Frequently Asked Questions about Enrolling your Child in School





What age should I send my child to school?

It’s hard to generalise on when children should start school as they all develop at different stages. Legally, your child must be at least 4 years of age to start. Once children reach 6 years of age they must attend school.

As a parent, you will know your child best and will be able to gauge whether they are ready to start school at age 4 or 5 years. When deciding when to start, it is also helpful to consider what age they would then be starting and finishing secondary school and will they be one of the younger students in their year group.
Also, take into consideration the school you wish your child to attend. Most schools enforce a cut off date which will only let children who are a certain age by a certain month start school in September of that year.

It’s beneficial for a child to experience preschool before they start 'big' school. The impact on their social development and experiencing a learning environment will give them the tools to become confident pupils in the long run. Introducing them to a school environment like montessori from a young age will help dispel any apprehensions they may have about starting 'big' school.


How do I enrol my child in the local school?

Firstly, research the primary schools available in your area and decide which one suits your needs. You can search here.

Most schools will have their own enrolment policy so once you have made your choice, you should call the school directly to enquire about places. It is important to enquire early as some schools only accept applications at particular times of the year. All school information, including contact details, is available on each individual school profile here on Schooldays.ie. Search for a Primary School here.



The school will explain to you their enrolment procedure. If the school receives more applications than there are places, they must give priority on the basis of their enrolment policy which can be made available to you on request.
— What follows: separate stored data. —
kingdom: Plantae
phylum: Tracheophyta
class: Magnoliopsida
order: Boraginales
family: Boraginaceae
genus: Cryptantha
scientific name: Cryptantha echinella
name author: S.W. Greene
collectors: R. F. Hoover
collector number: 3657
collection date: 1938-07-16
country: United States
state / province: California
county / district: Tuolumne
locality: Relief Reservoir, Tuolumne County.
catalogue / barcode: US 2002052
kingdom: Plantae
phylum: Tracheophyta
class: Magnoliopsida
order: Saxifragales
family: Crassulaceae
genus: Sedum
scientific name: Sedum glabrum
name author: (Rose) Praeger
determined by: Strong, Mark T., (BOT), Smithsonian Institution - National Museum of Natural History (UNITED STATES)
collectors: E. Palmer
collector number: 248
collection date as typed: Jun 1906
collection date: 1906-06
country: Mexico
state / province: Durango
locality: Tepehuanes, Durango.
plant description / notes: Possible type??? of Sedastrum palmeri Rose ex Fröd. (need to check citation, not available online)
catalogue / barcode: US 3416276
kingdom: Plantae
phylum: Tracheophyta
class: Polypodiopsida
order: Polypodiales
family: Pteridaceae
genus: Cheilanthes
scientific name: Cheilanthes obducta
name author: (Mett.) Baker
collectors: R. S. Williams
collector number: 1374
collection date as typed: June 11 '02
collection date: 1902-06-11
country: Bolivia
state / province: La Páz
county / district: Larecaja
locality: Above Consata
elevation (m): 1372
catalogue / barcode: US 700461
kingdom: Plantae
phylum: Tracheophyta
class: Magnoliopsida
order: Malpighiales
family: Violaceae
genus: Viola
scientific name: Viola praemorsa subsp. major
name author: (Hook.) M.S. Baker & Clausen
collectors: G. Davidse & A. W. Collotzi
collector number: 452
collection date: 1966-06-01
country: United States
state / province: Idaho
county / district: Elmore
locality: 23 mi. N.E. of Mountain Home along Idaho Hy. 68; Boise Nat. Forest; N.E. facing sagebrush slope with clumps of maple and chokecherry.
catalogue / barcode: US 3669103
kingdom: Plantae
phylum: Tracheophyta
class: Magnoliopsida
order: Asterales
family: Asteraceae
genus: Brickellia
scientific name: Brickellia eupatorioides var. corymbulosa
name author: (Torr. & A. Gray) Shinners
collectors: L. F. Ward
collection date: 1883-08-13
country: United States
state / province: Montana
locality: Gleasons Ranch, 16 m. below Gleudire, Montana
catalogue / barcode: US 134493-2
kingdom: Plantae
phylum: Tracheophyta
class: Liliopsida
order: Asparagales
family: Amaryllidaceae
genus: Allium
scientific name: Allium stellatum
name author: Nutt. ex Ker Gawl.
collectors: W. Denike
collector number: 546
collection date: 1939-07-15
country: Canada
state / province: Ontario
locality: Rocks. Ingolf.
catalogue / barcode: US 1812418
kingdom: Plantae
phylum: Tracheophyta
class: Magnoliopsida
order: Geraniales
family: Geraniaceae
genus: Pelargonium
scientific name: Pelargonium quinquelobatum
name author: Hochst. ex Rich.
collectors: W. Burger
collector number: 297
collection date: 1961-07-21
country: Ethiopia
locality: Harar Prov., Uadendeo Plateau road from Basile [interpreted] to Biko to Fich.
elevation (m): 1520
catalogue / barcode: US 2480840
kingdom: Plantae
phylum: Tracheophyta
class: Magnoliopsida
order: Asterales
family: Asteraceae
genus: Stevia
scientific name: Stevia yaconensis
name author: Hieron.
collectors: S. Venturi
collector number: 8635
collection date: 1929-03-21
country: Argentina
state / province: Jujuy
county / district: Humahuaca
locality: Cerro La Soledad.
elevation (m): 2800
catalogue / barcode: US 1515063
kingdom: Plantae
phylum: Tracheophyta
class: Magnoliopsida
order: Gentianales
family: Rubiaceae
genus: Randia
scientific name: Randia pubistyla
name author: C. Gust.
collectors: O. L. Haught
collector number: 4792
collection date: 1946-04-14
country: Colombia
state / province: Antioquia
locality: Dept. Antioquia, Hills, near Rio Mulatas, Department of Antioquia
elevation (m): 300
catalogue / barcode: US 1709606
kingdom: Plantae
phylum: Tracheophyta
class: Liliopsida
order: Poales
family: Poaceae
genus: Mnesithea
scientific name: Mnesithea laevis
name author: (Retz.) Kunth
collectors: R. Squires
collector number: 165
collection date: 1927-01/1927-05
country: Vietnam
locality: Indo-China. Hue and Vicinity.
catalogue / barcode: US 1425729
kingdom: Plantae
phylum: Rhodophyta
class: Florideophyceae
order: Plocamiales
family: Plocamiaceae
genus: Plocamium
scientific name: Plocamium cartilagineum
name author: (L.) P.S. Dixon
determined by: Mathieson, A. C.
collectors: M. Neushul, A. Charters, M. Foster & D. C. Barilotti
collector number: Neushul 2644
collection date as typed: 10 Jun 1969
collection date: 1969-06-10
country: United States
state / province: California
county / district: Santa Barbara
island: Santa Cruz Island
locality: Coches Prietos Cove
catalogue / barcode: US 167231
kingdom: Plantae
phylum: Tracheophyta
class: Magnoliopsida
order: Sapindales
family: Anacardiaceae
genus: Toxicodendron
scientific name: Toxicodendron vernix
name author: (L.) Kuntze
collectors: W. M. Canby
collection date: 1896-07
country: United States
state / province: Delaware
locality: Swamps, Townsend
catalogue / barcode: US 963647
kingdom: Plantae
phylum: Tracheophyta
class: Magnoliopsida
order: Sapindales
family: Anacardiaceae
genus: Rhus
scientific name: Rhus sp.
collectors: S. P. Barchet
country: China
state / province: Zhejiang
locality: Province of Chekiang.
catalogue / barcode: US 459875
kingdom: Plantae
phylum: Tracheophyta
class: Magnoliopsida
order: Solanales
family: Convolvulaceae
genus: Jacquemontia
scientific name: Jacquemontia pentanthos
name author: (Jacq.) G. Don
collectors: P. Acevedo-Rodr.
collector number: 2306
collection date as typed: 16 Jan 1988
They may place you on a waiting list if there are no places available so you may need to contact other schools to find a place.



What do I do if I cannot find a school place for my child?

If you are struggling to find a place for your child in a school, you should contact TUSLA, the Educational Welfare Service for Child & Family. Their contact details for the different regions can be found on www.tusla.ie
email: ewsinfo@tusla.ie
Tel: 01 873 8700

Can my child attend a Catholic School if they are not Catholic?

Over 90% of Irish schools are under the patronage of the Catholic church. Therefore, it is very common for children of non-Catholic backgrounds to attend catholic schools. If your child has been offered a place in a Catholic school and you are don’t wish them to participate in religious studies you should inform the Principal when enrolling your child and discuss how this will be managed within the school.

It is important to thoroughly research schools and know what type of school you are enrolling your child into. There are many different types of school on offer in Ireland which are explained here.





Will I have to pay school fees?

The vast majority of Primary Schools are state funded and parents do not have to pay tuition fees. Parents / Guardians are responsible for covering the cost of school uniforms, books, tours etc. If you cannot afford the cost of these items then you may be entitled to the Back to School Clothing and Footwear allowance. More information on this here. Most schools will also seek a ‘voluntary contribution’ from parents to help with the costs of running the school.

There are a small number of Private primary schools and parents opting to send their children to these schools will have to pay an annual fee.

Non-Irish nationals including refugees, asylum seekers and children of migrant workers are entitled to the same education rights as other Irish nationals and they must adhere to the same attendance requirements also.